Desistir de uma luta principal, quando se é a lutadora mais esperada do evento, é péssimo, uma injustiça com os fãs que investiram dinheiro suado em ingressos, passagens, hospedagem e acomodação para assisti-la, com a adversária e sua equipe que trabalharam meses para dar um show e receber seu salário, e com a organização que investiu pesado para promovê-la – algo que, desta vez, Amanda não pode mesmo reclamar; ela fez turnês de mídia pelos principais veículos do Brasil, e seu rosto e nome estavam espalhados por toda Las Vegas.

Mas o ponto aqui é outro: se nos importamos de verdade com esses atletas, se prezamos por sua saúde e seu futuro, como podemos nos virar contra eles assim que sentem doenças ou lesões para sair de lutas? No passado do Vale Tudo, quando a lógica era “quem é o mais bravo”, eu entendo: se você é bravo mesmo, tem que competir sob qualquer condição.

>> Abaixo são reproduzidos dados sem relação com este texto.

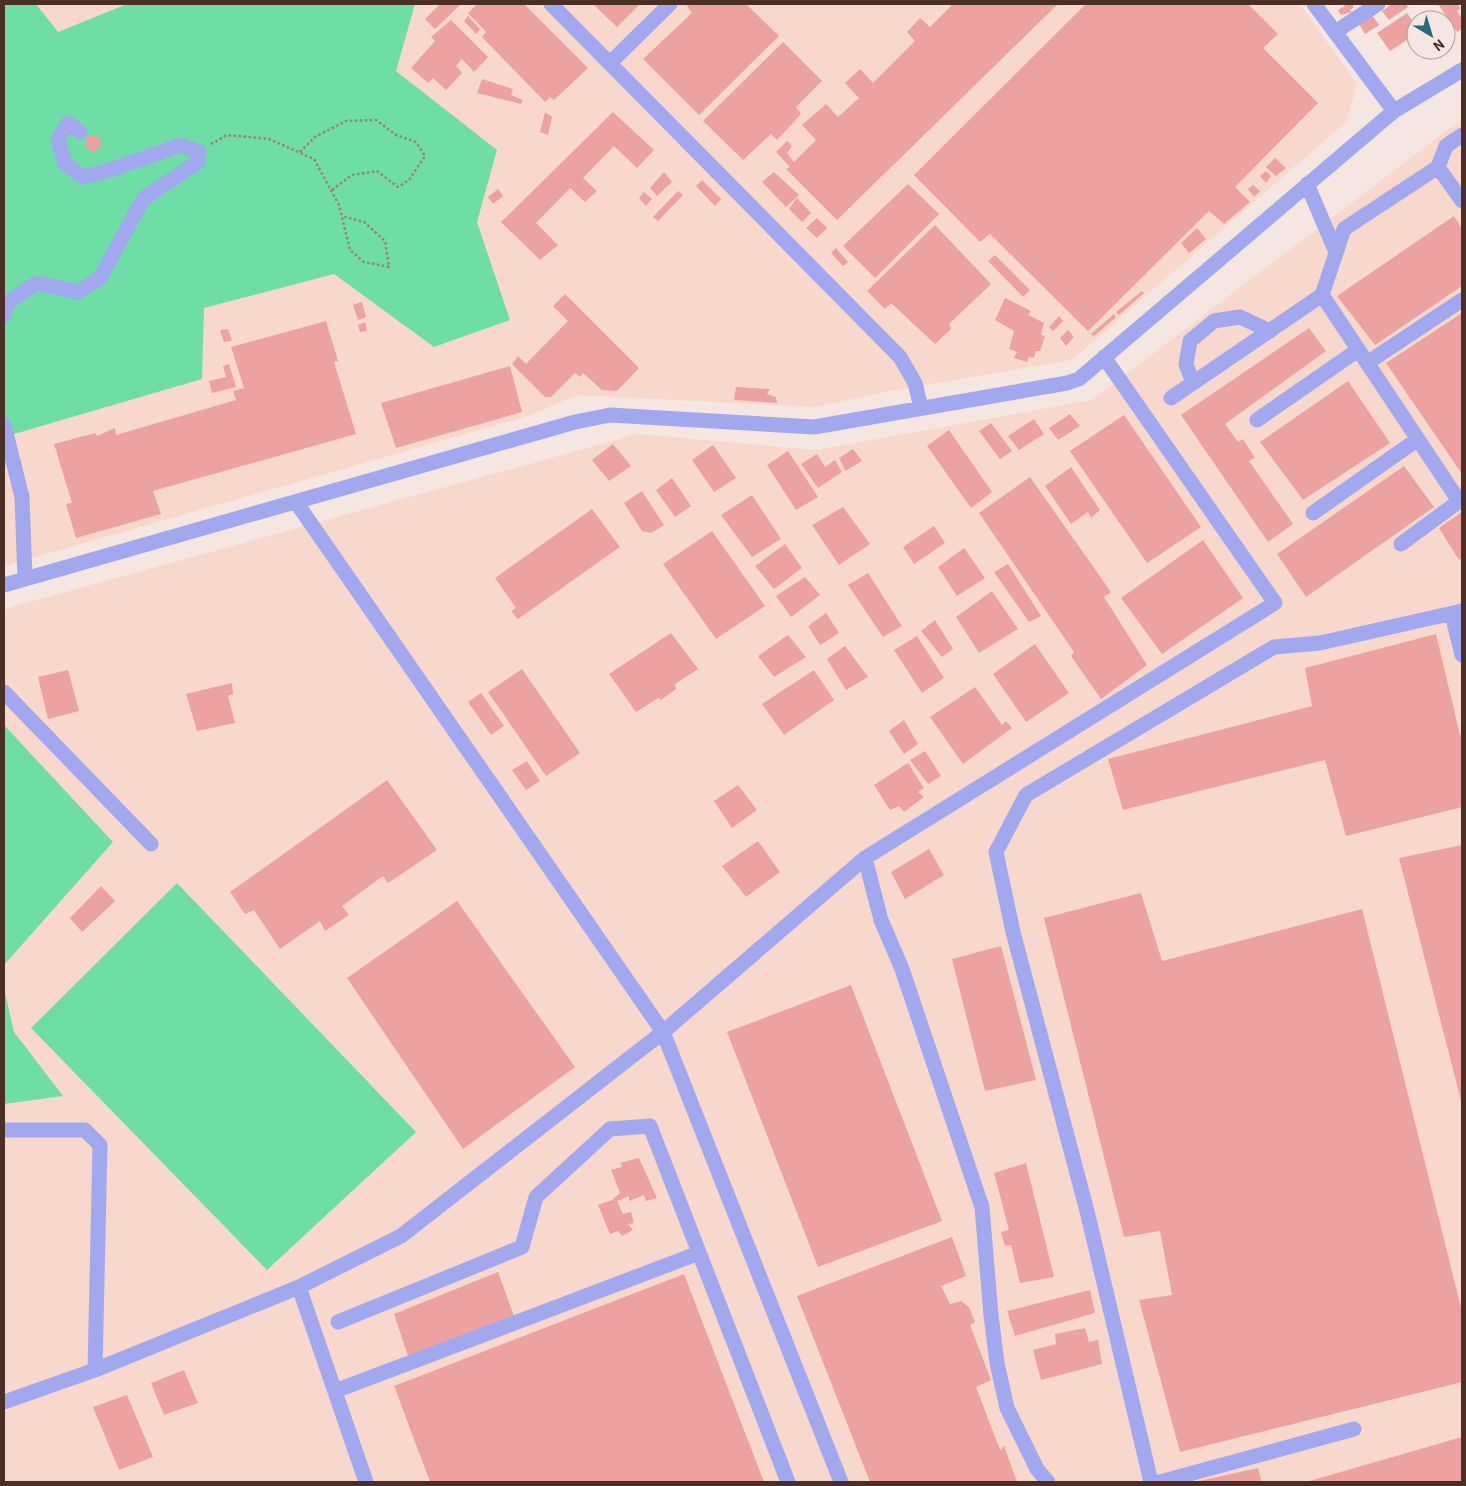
<svg xmlns="http://www.w3.org/2000/svg" width="1466" height="1486" viewBox="0 0 1466 1486" font-family="Barlow,sans-serif">
  <rect width="100%" height="100%" fill="#f5e6e1"/>
  <!-- built -->
  <path fill="#f8d8cd" d="M4,4H1300L1357,84L1347,121L1072,360L889,391L816,407L577,395L528,416L4,566Z
    M1462,119V1482H4V609L638,434L816,450L1092,400Z"/>
  <!-- green -->
  <path fill="#6fdda6" d="M4,4H36L58,32L127,4H415L396,71L497,150L477,222L510,320L434,347L334,274L204,308L202,379L4,437Z
    M4,725L113,842L4,965Z
    M177,883L416,1132L267,1270L31,1028Z
    M4,988L14,1032L63,1096L4,1104Z"/>
  <!-- building -->
  <path fill="#eca2a1" d="M440,4H461L435,29L425,19Z
    M477,4H524L588,68L554,100L550,97L545,102L482,37L486,32L468,13Z
    M593,4H640L617,27Z
    M689,4H746L779,36L699,115L643,59L692,13L687,6Z
    M953,4H1058L837,220L786,169L790,167L776,152L787,141L792,146L787,153L794,162L816,140L802,125L826,104L838,117L859,98L845,83L860,69L873,83L915,41L907,32L920,18L930,27Z
    M1086,4H1248L1278,34L1263,48L1318,103L1235,187L1250,202L1224,224L1209,211L1088,331L990,234L980,242L914,175Z
    M1344,4H1352L1354,7L1350,10L1352,12L1341,15L1338,10L1345,6Z
    M1392,4H1406L1408,7L1389,20L1382,11Z
    M1438,4H1457L1461,8L1457,11L1462,19V29L1457,32Z
    M1407,13L1416,26V34L1390,51L1377,33Z
    M1372,15L1379,25L1365,34L1359,24Z
    M468,16L480,29L476,34L464,21Z
    M451,20L488,57L474,72L462,59L456,66L462,73L446,90L433,78L428,83L411,68L435,41L431,37Z
    M783,42L822,81L796,107L801,114L777,140L771,134L743,160L703,121Z
    M482,79L513,89L511,95L523,100L521,104L477,93Z
    M545,112L552,117L548,135L540,132Z
    M613,112L654,150L637,168L614,146L583,178L597,191L585,202L570,188L536,223L558,245L540,260L501,222Z
    M85 143a8 8 0 1 1 16 0a8 8 0 1 1-16 0Z
    M1275,158L1286,168L1276,176L1266,167Z
    M1266,171L1271,176L1266,183L1260,176Z
    M664,172L672,182L657,196L650,188Z
    M774,172L799,195L786,207L762,182Z
    M702,180L721,199L715,206L696,186Z
    M908,184L939,214L875,278L843,246Z
    M1253,185L1260,191L1254,197L1248,189Z
    M498,189L503,196L493,204L488,197Z
    M678,191L683,195L658,221L653,217Z
    M644,192L652,199L646,206L639,198Z
    M797,198L811,213L802,222L789,209Z
    M1454,216L1462,229V286L1375,345L1337,296Z
    M817,218L827,228L817,238L806,228Z
    M935,225L991,284L949,324L951,329L935,344L891,303L885,309L867,291Z
    M1197,228L1206,239L1189,253L1181,243Z
    M836,248L848,262L843,266L831,253Z
    M995,255L1030,290L1023,297L988,261Z
    M1142,291L1144,293L1119,315L1116,312Z
    M565,294L639,368L617,391L602,390L583,373L580,377L575,373L551,397H545L512,364L518,356L526,364L568,321L553,306Z
    M1005,298L1031,311L1028,315L1044,323L1041,335L1045,336L1040,351H1036L1034,358L1029,357L1027,362L1014,358L1017,352L1009,349L1014,331L995,320Z
    M362,302L366,317L358,320L353,305Z
    M1462,313V474L1386,363Z
    M1114,314L1116,317L1094,336L1091,334Z
    M1059,316L1063,321L1053,331L1049,327Z
    M326,321L338,361L334,362L356,434L153,491L161,514L76,538L66,504L72,503L54,444L95,433L97,436L115,428L116,435L236,400L233,391L244,388L231,347Z
    M365,322L367,331L360,332L358,325Z
    M1309,328L1326,351L1225,424L1238,442L1243,439L1255,458L1249,461L1293,524L1268,542L1181,415Z
    M228,329L232,341L224,342L220,330Z
    M1068,330L1074,337L1066,346L1060,338Z
    M229,364L236,387L212,393L209,381L226,377L223,366Z
    M510,366L522,412L396,448L381,403Z
    M1348,381L1390,443L1303,500L1260,442Z
    M736,387L770,389L767,394L776,397L777,403L734,400Z
    M1070,414L1080,426L1058,440L1049,428Z
    M1124,415L1201,527L1147,563L1070,451Z
    M1034,419L1044,434L1019,450L1008,436Z
    M991,423L1012,451L1000,459L979,431Z
    M949,430L992,492L971,508L927,446Z
    M613,444L631,466L609,481L592,460Z
    M713,445L736,478L714,492L692,460Z
    M853,449L862,461L845,471L839,458Z
    M788,451L818,497L796,510L767,465Z
    M817,454L825,467L835,460L842,472L818,488L801,464Z
    M1404,466L1434,507L1306,597L1277,554Z
    M1071,467L1100,510L1091,518L1088,512L1071,524L1045,486Z
    M1030,477L1111,592L1104,597L1147,665L1101,699L1071,656L1074,652L979,513Z
    M672,478L691,506L675,517L656,490Z
    M642,491L664,525L651,533L642,531L624,503Z
    M752,495L781,539L752,557L721,515Z
    M843,507L870,544L839,565L812,525Z
    M592,509L620,547L518,619L511,611L516,608L495,578Z
    M1462,512V558L1459,560L1439,528Z
    M934,526L945,543L914,564L903,547Z
    M712,531L765,606L716,639L663,564Z
    M1203,540L1243,598L1162,654L1121,598Z
    M785,544L802,568L774,589L755,566Z
    M964,548L985,578L957,596L938,567Z
    M1008,564L1041,616L1029,622L994,572Z
    M868,573L902,626L883,637L848,585Z
    M805,577L820,595L791,617L776,596Z
    M992,591L1018,629L979,653L956,617Z
    M826,613L839,633L820,645L808,626Z
    M935,620L953,649L942,657L921,631Z
    M671,633L698,669L675,684L676,689L661,700L658,698L636,712L609,674Z
    M1436,634L1460,735H1462V807L1346,836L1325,760L1123,810L1108,759L1312,706L1305,668Z
    M788,635L806,657L774,677L758,656Z
    M917,636L944,678L922,693L894,650Z
    M1035,644L1069,693L1026,722L993,674Z
    M845,646L868,677L846,690L827,659Z
    M522,669L580,753L546,776L488,692Z
    M68,670L79,711L48,719L38,677Z
    M814,670L834,700L784,735L762,704Z
    M232,683L233,694L228,696L235,723L197,731L186,694Z
    M975,687L1002,725L1006,721L1012,728L963,764L930,717Z
    M481,693L504,726L491,735L468,702Z
    M904,720L918,744L904,754L889,731Z
    M925,751L941,776L928,784L910,760Z
    M527,761L540,781L526,790L512,770Z
    M908,763L924,788L918,792L924,797L904,812L899,806L890,810L874,785Z
    M387,780L437,850L388,883L383,876L342,906L349,915L325,931L320,921L280,949L254,910L245,914L230,892Z
    M738,785L757,810L732,828L714,801Z
    M758,841L780,872L746,897L722,866Z
    M1462,845V1105L1399,858Z
    M929,849L944,875L905,899L891,872Z
    M101,886L115,901L82,932L70,918Z
    M1141,893L1162,961L1362,909L1462,1312V1382L1180,1452L1139,1300L1172,1295L1160,1231L1124,1237L1044,918Z
    M457,901L575,1067L463,1149L347,978Z
    M1001,946L1036,1080L985,1091L952,959Z
    M851,985L942,1221L818,1267L727,1032Z
    M639,1158L657,1198L646,1201L644,1195L629,1201V1196L617,1201L623,1214L631,1212L634,1223L628,1224L633,1230L622,1236L618,1231L610,1234L598,1205L612,1200L620,1193L611,1170L622,1167L620,1163Z
    M1026,1163L1054,1277L1020,1283L1011,1245L1005,1246L1001,1232L1009,1230L994,1173Z
    M952,1237L966,1276L941,1286L950,1304L961,1301L969,1307L975,1322L970,1325L991,1380L976,1387L1000,1450L1004,1446L1017,1482H870L797,1296Z
    M498,1272L514,1316L408,1356L394,1314Z
    M684,1274L764,1482H430L394,1386Z
    M1090,1290L1095,1313L1015,1336L1007,1311Z
    M1085,1328L1089,1342L1098,1340L1102,1364L1041,1380L1033,1350L1056,1344L1055,1334Z
    M184,1370L198,1403L164,1415L151,1383Z
    M127,1395L153,1457L119,1470L93,1407Z
    M1462,1437V1482H1306Z
    M1258,1468L1262,1482H1199V1481Z"/>
  <g fill="none" stroke-linecap="round" stroke-linejoin="round">
    <!-- path -->
    <path stroke="#99827b" stroke-width="2.5" stroke-dasharray="2.5 2.5" stroke-linecap="butt" d="M211,144L227,135L269,139L314,159L339,205L350,250L364,262L389,267L385,241L364,222L342,216
      M300,152L315,137L346,121L376,120L396,135L416,142L425,156L409,180L398,187L377,171L352,175L331,191"/>
    <!-- minor -->
    <path stroke="#a1a8ed" stroke-width="15" d="M551,4L900,357L915,383L921,408
      M1314,4L1394,111
      M1335,32L1378,4
      M610,63L670,4
      M1438,167L1446,146L1462,135
      M1307,184L1336,252
      M1322,295L1459,501
      M4,316L7,303L37,283L77,292L100,278L143,199L198,162L199,152L181,145L104,172L83,177L65,164L58,139L68,123L80,132
      M1367,363L1462,300
      M1193,383L1186,364L1190,341L1214,321L1240,317L1270,331
      M1171,398L1322,295L1344,229L1438,167L1462,201
      M1257,420L1358,350
      M4,425L22,497L25,579
      M296,502L663,1032L841,1482
      M1313,513L1418,439
      M1401,544L1462,499
      M4,585L575,422L610,415L814,427L1067,383L1079,379L1394,111L1462,70
      M1452,614L1462,655
      M4,692L151,844
      M865,858L881,920L902,969L982,1207L991,1315L997,1363L1007,1408L1037,1469L1048,1482
      M4,1130H85L100,1145L95,1370
      M299,1287L366,1482
      M338,1322L522,1247L536,1197L610,1129L650,1126L788,1482
      M335,1391L699,1253
      M4,1402L95,1370L299,1287L401,1236L663,1032L865,858L1275,603L1104,357
      M1151,1482L1087,1211L1013,932L996,852L1026,795L1274,647L1320,643L1462,611
      M1160,1482L1354,1429"/>
  </g>
  <!-- border -->
  <rect width="1466" height="1486" fill="none" stroke="#4b2f26" stroke-width="10"/>
  <!-- north arrow -->
  <g transform="translate(1431 35) rotate(142)"><circle r="24" fill="#f5e6e1" stroke="#b19d96"/>
  <path d="M0-4L9 19L0 12L-9 19Z" fill="#276a7c"/>
  <text y="-8" font-size="14" font-weight="bold" text-anchor="middle" fill="#4b2f26">N</text>
  </g>
</svg>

No momento, contudo, o UFC se vende como uma liga esportiva séria, nos moldes da NBA ou, já que se trata de um esporte individual, a ATP ou a WTA. Bem, quando um tenista se lesiona ou está doente, ele não joga; na semana passada, em Wimbledon, a decisão de diversos competidores de abandonarem jogos por causa de lesão foi recorrente e tema de debate. Se o MMA é um esporte, então por que seria diferente?

No tênis, contudo, uma desistência resulta em derrota por “forfeit”; isso significa que o cinturão deveria ser destituído e entregue ao oponente? Talvez. É um desdobramento válido para o debate. Por ora, fico apenas nisso: se o UFC quer parecer mais sóbrio e empresarial, um esporte mais profissional e sério, não cai bem detonar uma lutadora quando toma uma decisão de negócios com o melhor para seu futuro em vista.